## MATERIAL SUPPLIED
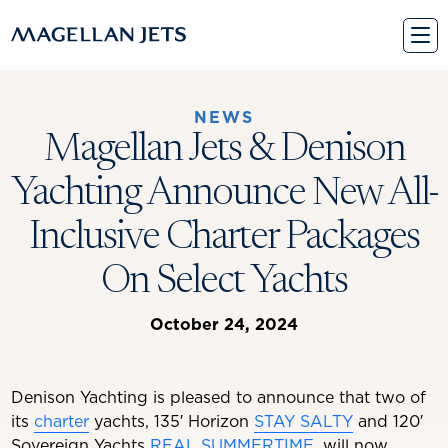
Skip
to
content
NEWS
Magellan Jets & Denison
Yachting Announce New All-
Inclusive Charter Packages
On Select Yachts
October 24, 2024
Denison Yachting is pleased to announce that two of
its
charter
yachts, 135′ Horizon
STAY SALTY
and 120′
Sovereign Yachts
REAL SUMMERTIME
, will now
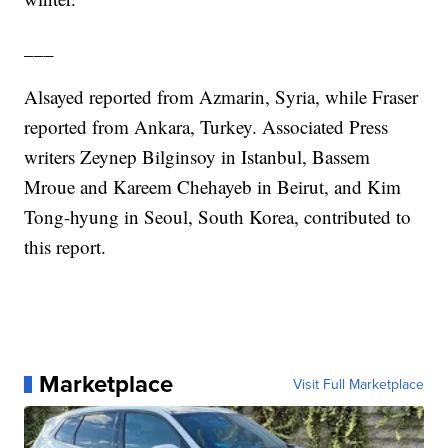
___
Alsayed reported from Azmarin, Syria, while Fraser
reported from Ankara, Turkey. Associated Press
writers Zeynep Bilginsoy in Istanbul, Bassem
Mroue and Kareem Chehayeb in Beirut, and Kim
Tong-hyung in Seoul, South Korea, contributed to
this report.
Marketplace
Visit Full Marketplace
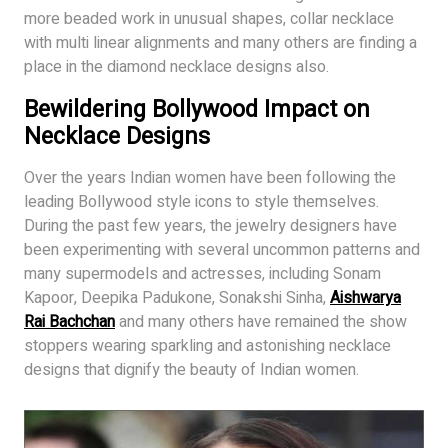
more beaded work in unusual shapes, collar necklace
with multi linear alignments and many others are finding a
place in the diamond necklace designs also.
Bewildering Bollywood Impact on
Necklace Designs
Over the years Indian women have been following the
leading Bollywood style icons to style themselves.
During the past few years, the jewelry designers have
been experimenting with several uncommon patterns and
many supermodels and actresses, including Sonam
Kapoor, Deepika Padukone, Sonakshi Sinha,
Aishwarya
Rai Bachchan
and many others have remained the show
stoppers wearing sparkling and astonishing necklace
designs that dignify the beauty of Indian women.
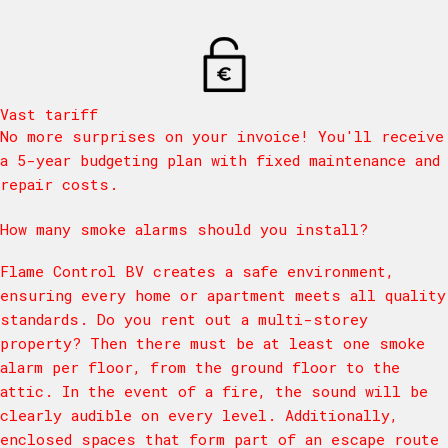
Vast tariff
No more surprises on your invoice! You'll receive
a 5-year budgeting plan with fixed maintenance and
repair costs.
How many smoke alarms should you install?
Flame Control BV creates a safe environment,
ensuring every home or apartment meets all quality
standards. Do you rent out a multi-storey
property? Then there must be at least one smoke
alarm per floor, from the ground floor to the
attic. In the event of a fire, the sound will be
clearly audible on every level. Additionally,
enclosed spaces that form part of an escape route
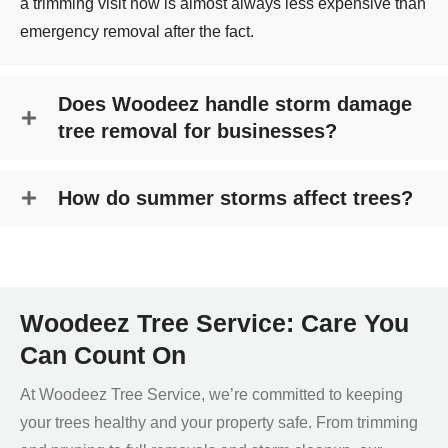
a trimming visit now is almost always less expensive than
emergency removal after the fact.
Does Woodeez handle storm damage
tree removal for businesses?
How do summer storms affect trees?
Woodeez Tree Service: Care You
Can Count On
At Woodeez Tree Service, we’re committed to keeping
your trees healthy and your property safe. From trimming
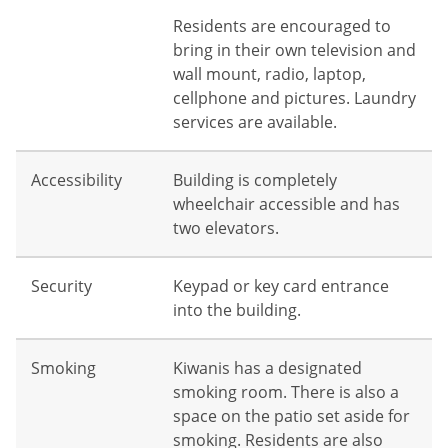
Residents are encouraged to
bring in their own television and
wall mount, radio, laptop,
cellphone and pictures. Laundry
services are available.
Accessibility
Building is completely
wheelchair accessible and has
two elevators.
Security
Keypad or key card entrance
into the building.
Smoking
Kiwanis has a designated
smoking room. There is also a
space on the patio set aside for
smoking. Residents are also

## TASK ITEM
List every line in the entries above that contains the word "property", copying each line in full.

## RESULT OF THE TASK
property? Then there must be at least one smoke
your trees healthy and your property safe. From trimming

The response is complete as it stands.